The year 2005 was full of big shocks: Hurricane Katrina, Indonesia big blackout, Avian Flu… and amongst all this, it was born a big invention, one with potential enough to solve many shocks in the future: Arduino. It was born in Ivrea, Italy, originally as a tool for students who needed cheaper hardware for their electronic projects. But there it was the seed of the next revolution: Open Hardware. The spread of Arduino has been immensely broad, enabling people throughout the world to develop a vast number of inventions which wouldn’t have the chance of existing without this “magic board”. In 2005, it was not hard to imagine free software, but to envision open hardware you needed to be really a visionary.

And the visionary was Massimo Banzi, cofounder of the Arduino project, who conceived an open-source platform to make electronics universally available and, most of all, to create a community strongly engaged with this vision. As an icon of open- source and Maker movements, we felt privileged to have the chance of talking with him during Fab 10 Barcelona and asking him for some ins and outs of Arduino wave.

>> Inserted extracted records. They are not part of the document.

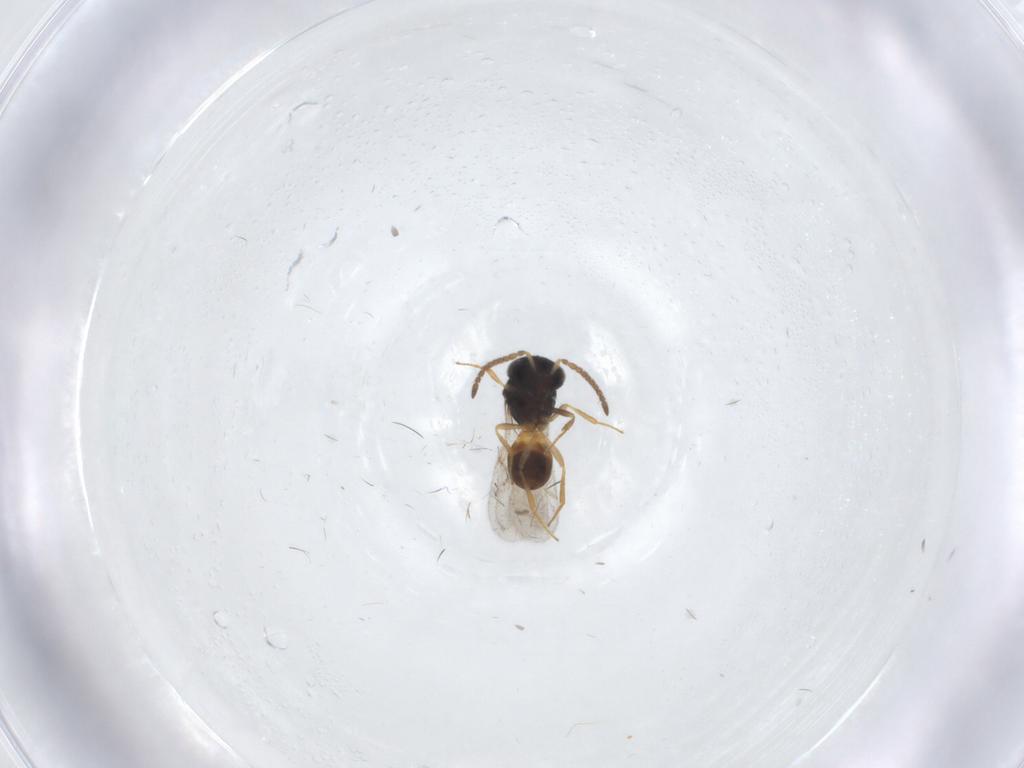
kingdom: Animalia
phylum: Arthropoda
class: Insecta
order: Hymenoptera
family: Scelionidae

P.N. When you started with Arduino, did you imagine it would grow as much as it has grown ?

M.B. No, no, no. It started off as a tool for my students, to teach my students. They are Design students, so they are very clever, very intelligent. They design the products that we use everyday, products based in technology, in electronics. I needed something that it would allow them to learn about electronics very quickly, so they could actually make, you know, imagine the products of the future. We made it for them. And then, obviously, afterwards it became useful for other people, artists, musicians, and makers in general, and then kids. So there were a lot of different groups of people that found the system that we started, it was useful enough and worked.

Massimo Banzi at Fab 10 Barcelona
Massimo Banzi at Fab 10 Barcelona

P.N. So you gave the tool and people put the ideas, was it something like that?

M.B. Yeah. The tool was designed for a specific group of people, and then it turned out to be useful for many people. I think this is important, when you design something for a group of people, don’t try to invent something for everybody, because if you try to create something for everybody, actually nobody likes it. When you try to design something for a specific group of people. Then other groups of people could say OK, this is interesting and useful…

P.N. We can not please everybody.

M.B. No, no. I think you should design things for specific types of person, and then if it gets more universal, that’s great.